Não significam emancipação numa escala que exceda a imaginação, para o mundo inteiro. A emancipação capitalista e a emancipação espectral (ou “comunista”) são diferentes, sem dúvida, e não há dúvida de que a desconstrução está do lado do fantasma quando se trata de desejar a liberdade.
Mas isto não quer dizer exatamente que a desconstrução esteja do lado do marxismo, embora certamente não se lhe oponha: “a desconstrução teria sido impossível e impensável num espaço pré-marxista”, escreve Derrida (SoM, 92).
O problema do marxismo, pelo menos nas formas em que foi atualizado ou imaginado, é que o seu desejo emancipatório não é suficientemente espectral; em qualquer caso, a espectralidade desse desejo nunca foi totalmente reconhecida. E isto remonta ao próprio Marx, que não era um grande amante de fantasmas, embora, num certo sentido, os fantasmas fossem praticamente tudo em que ele pensava (os espectros da revolução comunista, do trabalho organizado, da igualdade radical, por exemplo).
Responder à promessa de Marx hoje, portanto, requer uma adesão ou fé numa certa ideia do marxismo e, ao mesmo tempo, exige que essa fé seja quebrada ou rejeitada, para melhor responder responsavelmente à promessa. Isto quer dizer que qualquer marxismo que tentasse programar o futuro (que é todo marxista e marxista, incluindo o próprio Marx, até agora) seria sempre menos do que fiel a um ideal do marxismo, sempre quebraria a fé com o desejo revolucionário emancipatório. que distingue o marxismo de todas as outras políticas.
O futuro não é programável; o desejo emancipatório que excede a imaginação deve incluir o desejo de emancipar o presente das ideias de um futuro programado.
Esta noção de um futuro radicalmente imprevisível, que permanece sempre aberto e por vir, é precisamente aquilo a que toda política, todo programa político, fecha os olhos. Mas ao afastar-se da espectralidade, ao evitar a questão do ser-aí do fantasma, toda política é menos responsável do que deveria ser por um desejo emancipatório de um mundo melhor.
Evitar a existência do fantasma é evitar ser fiel à justiça.
Embora a justiça nunca aconteça simplesmente por si só, também não pode ser programada.
Desta forma, a justiça, tal como o futuro, necessita de uma “experiência do impossível” (SoM, 65), tal como a questão do ser-aí, da presença de um espectro. Uma política que não pudesse fazer essa pergunta (ou que não pudesse vê-la) presumiria saber a diferença entre nós e eles, e presumiria ser capaz de moldar ou controlar o futuro de acordo com os seus próprios interesses.

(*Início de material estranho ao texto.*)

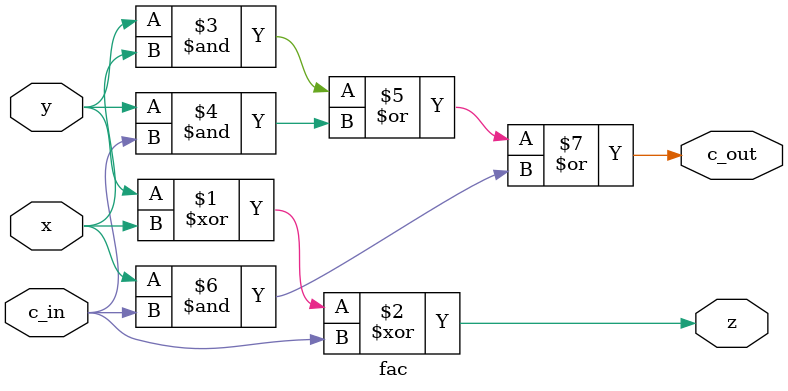
<source format=v>
/*
 * Generated by Digital. Don't modify this file!
 * Any changes will be lost if this file is regenerated.
 */

module fac (
  input y,
  input x,
  input c_in,
  output z,
  output c_out
);
  assign z = (y ^ x ^ c_in);
  assign c_out = ((y & x) | (y & c_in) | (x & c_in));
endmodule

</source>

Fá-lo-ia, além disso, na presunção do direito de determinar o que está por vir, de assumir o controle do futuro, controlandoo antecipadamente, direcionando-o para um fim predeterminado.
O que deveria nos guiar, em vez disso, segundo Derrida, é uma experiência do impossível, que é na verdade a própria ‘condição de possibilidade’ do futuro — e da justiça (SoM, 65).
Num que é sem dúvida um “novo” sentido do político (embora ainda contenha vestígios da promessa revolucionária de Marx, ou da revolução promissória), poderíamos dizer que, para sermos políticos, devemos deixar-nos guiar por fantasmas. ( outros termos importantes artefactualidade, dádiva, messianismo, metáfora postal, teletecnologia, virtualidade.)